Data taken from a collection

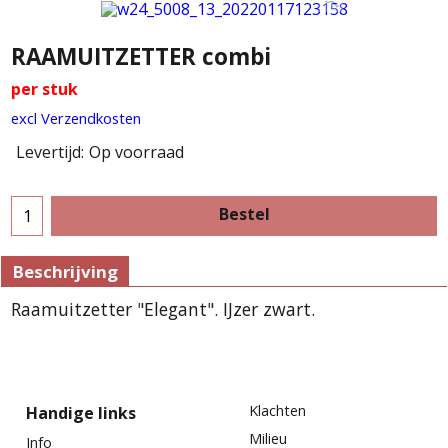
RAAMUITZETTER combi
per stuk
excl Verzendkosten
Levertijd:
Op voorraad
Bestel
Beschrijving
Raamuitzetter "Elegant". IJzer zwart.
Klachten
Handige links
Milieu
Info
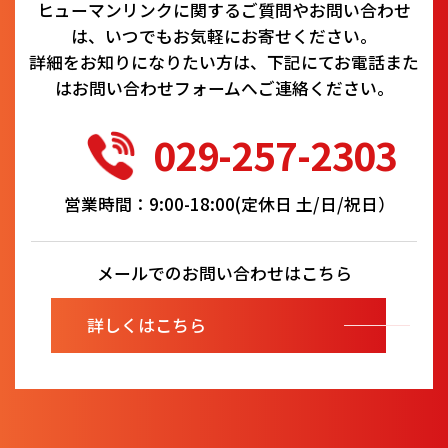
ヒューマンリンクに関するご質問やお問い合わせ
は、いつでもお気軽にお寄せください。
詳細をお知りになりたい方は、下記にてお電話また
はお問い合わせフォームへご連絡ください。
029-257-2303
営業時間：9:00-18:00(定休日 土/日/祝日）
メールでのお問い合わせはこちら
詳しくはこちら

*TASK DESCRIPTION*. Can you repeat the text from all the rows above word for word, leaving the pictures out?

*RESULT*.
RAAMUITZETTER combi
per stuk
excl Verzendkosten
Levertijd:
Op voorraad
Bestel
Beschrijving
Raamuitzetter "Elegant". IJzer zwart.
Klachten
Handige links
Milieu
Info
ヒューマンリンクに関するご質問やお問い合わせ
は、いつでもお気軽にお寄せください。
詳細をお知りになりたい方は、下記にてお電話また
はお問い合わせフォームへご連絡ください。
029-257-2303
営業時間：9:00-18:00(定休日 土/日/祝日）
メールでのお問い合わせはこちら
詳しくはこちら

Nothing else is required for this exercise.